Social proof of which pint is best – Behavioural Economics in Finland

By October 1, 2014 November 5th, 2014 No Comments

Having listened intently to fellow marketing speaker, Chris Wilson from Earnest, talk so eloquently about Behavioural Economics (BE) and its part to play in modern marketing,  I’ve since been preoccupied with what that means when it comes to everyday life and how better understanding how humans think and make decisions can have a huge impact on our marketing.

The collective view here is that really well-written content is at the heart of this – making sure that your messaging is playing to the right parts of the human brain – and not only builds confidence and resonates with your audience, but is easy for them to understand and to respond to.

But just yesterday I found an example of how an element of BE, ‘social proof’, could be used by me in a very relevant and timely way; in helping me order a beer!

I’m currently in Helsinki with work for a few days, and last night I visited Stones, a burger and steak joint in central Helsinki.
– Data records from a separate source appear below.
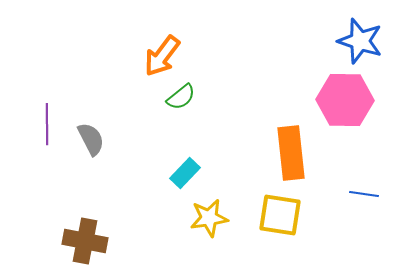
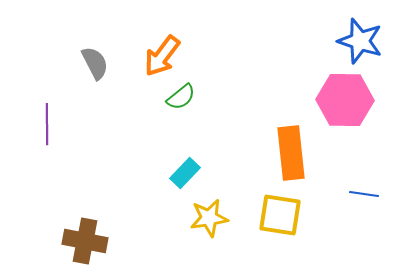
gray semicircle: moved 4 px right, 76 px up
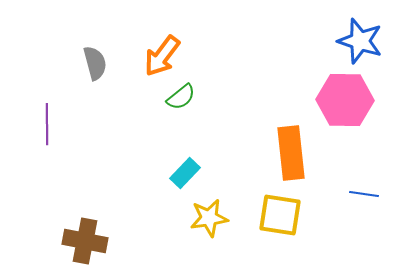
gray semicircle: rotated 12 degrees clockwise
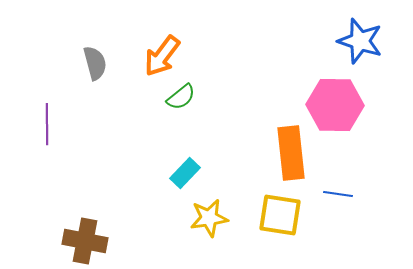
pink hexagon: moved 10 px left, 5 px down
blue line: moved 26 px left
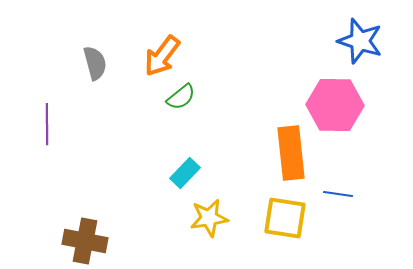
yellow square: moved 5 px right, 3 px down
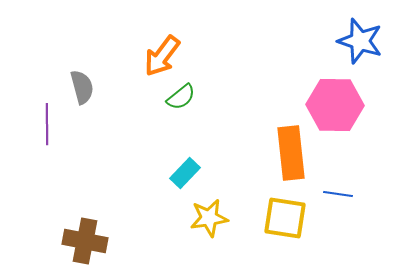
gray semicircle: moved 13 px left, 24 px down
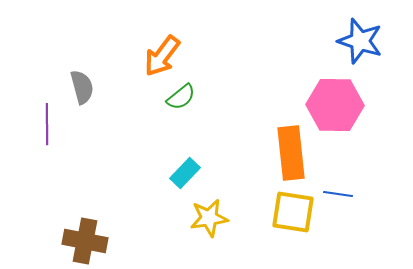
yellow square: moved 8 px right, 6 px up
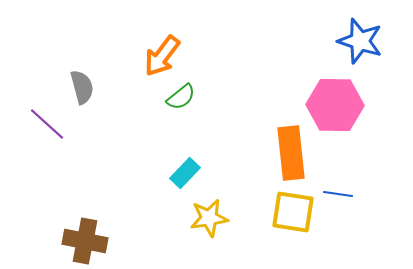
purple line: rotated 48 degrees counterclockwise
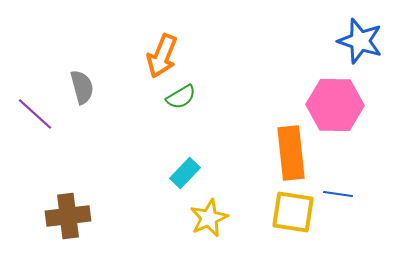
orange arrow: rotated 15 degrees counterclockwise
green semicircle: rotated 8 degrees clockwise
purple line: moved 12 px left, 10 px up
yellow star: rotated 15 degrees counterclockwise
brown cross: moved 17 px left, 25 px up; rotated 18 degrees counterclockwise
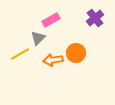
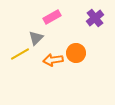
pink rectangle: moved 1 px right, 3 px up
gray triangle: moved 2 px left
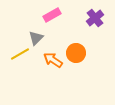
pink rectangle: moved 2 px up
orange arrow: rotated 42 degrees clockwise
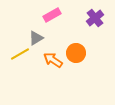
gray triangle: rotated 14 degrees clockwise
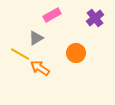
yellow line: rotated 60 degrees clockwise
orange arrow: moved 13 px left, 8 px down
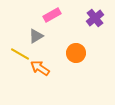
gray triangle: moved 2 px up
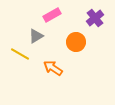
orange circle: moved 11 px up
orange arrow: moved 13 px right
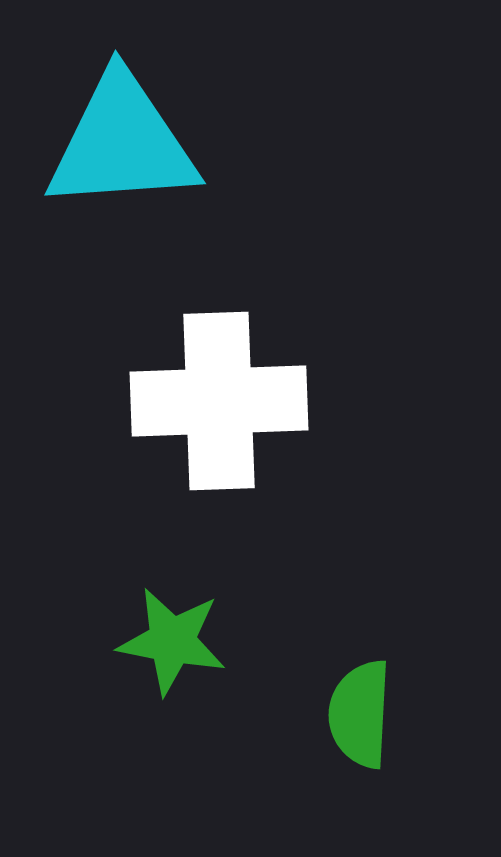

On arrival I was greeted by an array of draught beers and lagers. Having never heard of the vast majority, I was plundered into panic mode: which beer to choose. An important decision that we fear getting wrong – what if I order the wrong beer? What will it say about me to others? To the barman?!

But on glancing to the end of the bar I spotted the below – a real-time data feed showing which beers are being bought by other customers right now.

Beerhavioural Economics

Not only did this help inform my decision, it played to that social proof principle – that we feel reassured and safer making a decision if we know what others have chosen. Such a simple yet effective way of helping patrons choose well, or at least feel like they are choosing well, by allowing the wisdom of the crowd to prevail.

Now if only they would add a second axis that suggested when to stop, my slightly fuzzy head and severely dented wallet would be all the better for it.